Comunque, per quanto i perplessi non manchino neppure nel partito («Ma se abbiamo a malapena 800mila iscritti, come si arriva a 10 milioni?», si chiede un parlamentare), il dato tecnicamente è difficile da contestare: trattandosi di una semplice petizione, non c’è nessuna autenticazione delle firme, raccolte in gran parte via web. Il grosso di quelle cartacee, invece, è arrivato per lo più dalle regioni rosse, con due eccezioni: Roma, dove grazie alla campagna anti-Alemanno se ne sono raccolte 200mila; e - guarda un po’ - la Campania: «Molte firme però erano cinesi», è la battuta che circola. Uno che se ne intende come Marco Pannella, padre di mille referendum, ieri confidava ai suoi che molte delle firme di Bersani «devono essere più o meno come quelle del listino di Formigoni», ossia false. Bersani però ne trae una conseguenza politica opposta a quella affermata in privato dai suoi: «Il nostro successo dimostra che noi abbiamo il consenso e Berlusconi no. Se pensa di averlo lo misuri nelle urne». Ergo: «Si vada a votare, per favore». È un’invocazione sincera: il leader Pd sul voto anticipato aveva puntato tutto, negli ultimi mesi. La petizione anti-Cav è partita, a fine gennaio, in questo spirito: annusata l’aria di urne ravvicinate, col premier infilzato dalle banderillas dei pm a e la maggioranza in decomposizione, Bersani aveva chiamato alla mobilitazione la macchina militante. La raccolta di firme serviva soprattutto, spiega un esponente Pd, come «esercitazione militare, per testare il partito in vista di una campagna elettorale a breve». Alla quale il segretario del partito si sarebbe presentato come candidato naturale e difficilmente aggirabile. La legislatura però non è finita, e la strategia è tutta da ricalibrare: «Non possiamo passare i prossimi due anni in campagna elettorale permanente: ora dobbiamo saper offrire al Paese un’altra idea di Paese, smettere di inseguire pm e dipietristi e attaccare Berlusconi sulle cose concrete: le tasse che aumentano, la crescita che non riparte, le riforme mancate», ragiona Francesco Boccia.
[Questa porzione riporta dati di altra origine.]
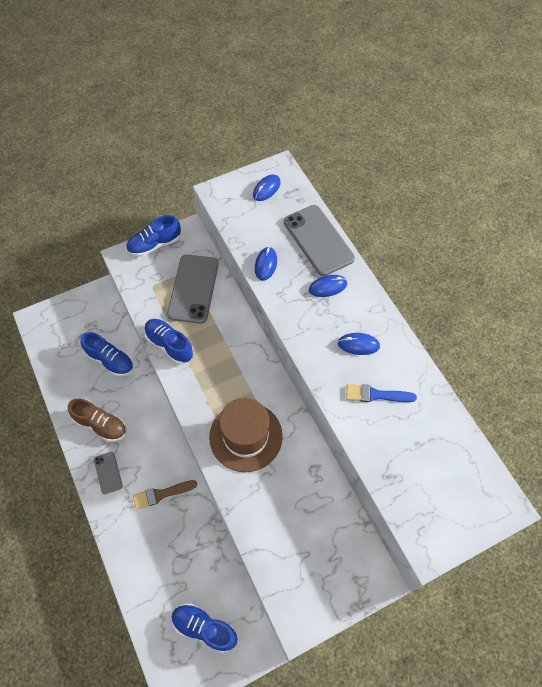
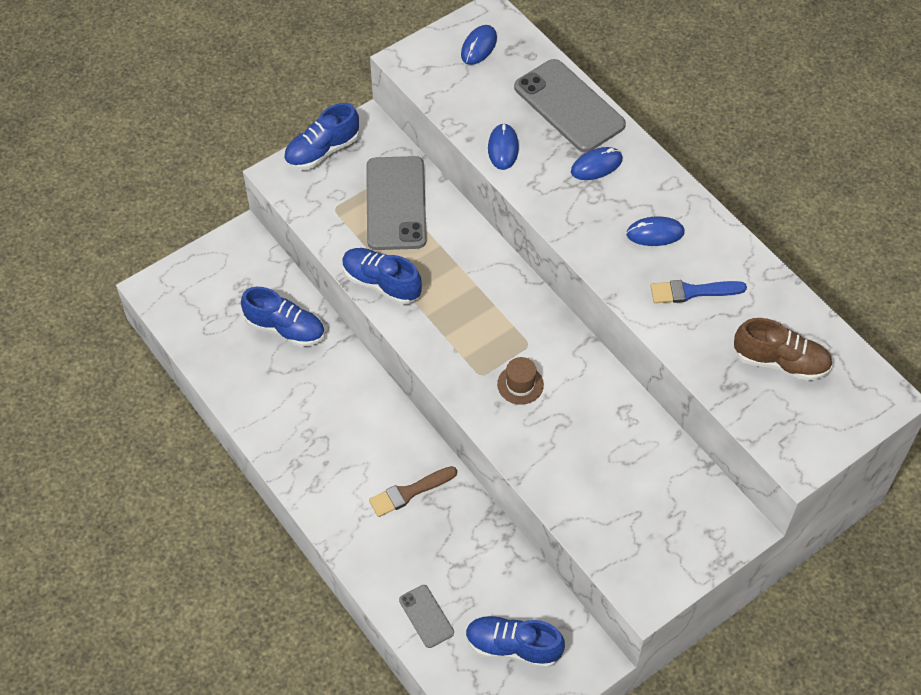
camera: 10 degrees left, 5 degrees down
brown shoe [68,398,127,442] -> brown shoe moved to [734,318,833,381]
grey phone [94,452,123,494] -> grey phone moved to [399,585,454,648]
brown hat [209,398,283,472] -> brown hat [497,357,544,405], size x0.45

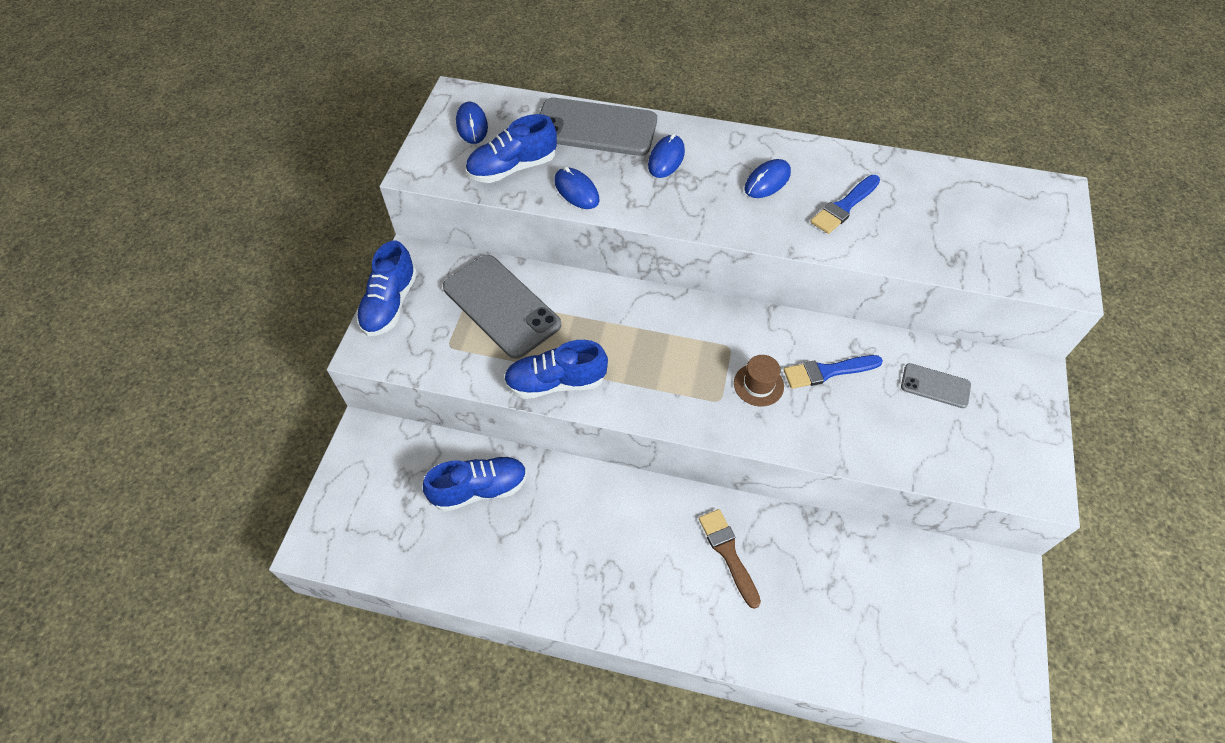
camera: 40 degrees left, 0 degrees up
brown brush [369,466,457,517] -> brown brush turned 135 degrees clockwise [699,509,761,609]
grey phone [399,585,454,648] -> grey phone moved to [901,363,971,408]
blue shoe [466,615,565,668] -> blue shoe moved to [465,114,557,183]
brown shoe [734,318,833,381] -> none
none -> blue brush [784,355,883,389]

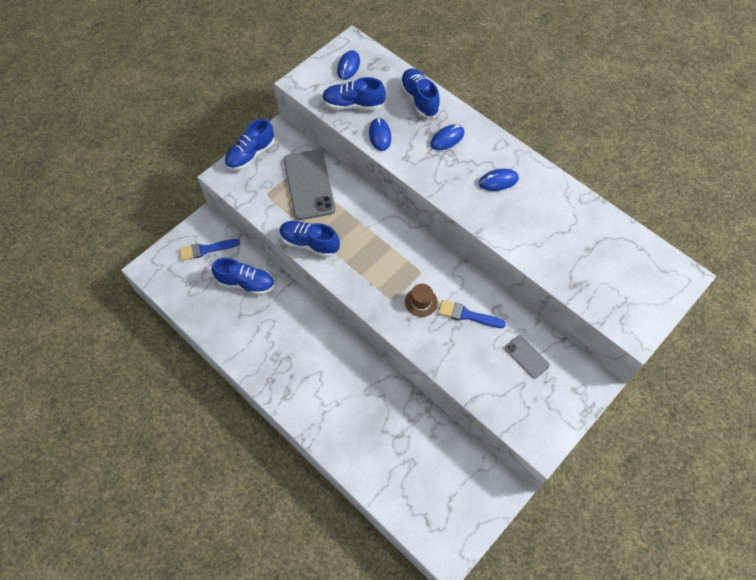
camera: 30 degrees right, 5 degrees up
grey phone [540,98,657,156] -> blue shoe [400,68,440,117]
brown brush [699,509,761,609] -> none
blue brush [811,175,880,234] -> blue brush moved to [179,239,240,261]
Se Atene piange, Sparta pure non ride. Chi, come Fini, sperava in un redde rationem elettorale per eliminare il premier e saldare l’asse con Casini, ora deve fare i conti con una lunga traversata del deserto, nella quale l’Udc fa capire di voler giocare in proprio. Vendola rischia di perdere il treno.

Gli unici soddisfatti sono i temporeggiatori: Matteo Renzi, che ha sempre ammesso con i suoi di temere elezioni anticipate che ora lo avrebbero tagliato fuori. E, si dice, pure Walter Veltroni, che accarezza il sogno di un gran ritorno. Nel 2013.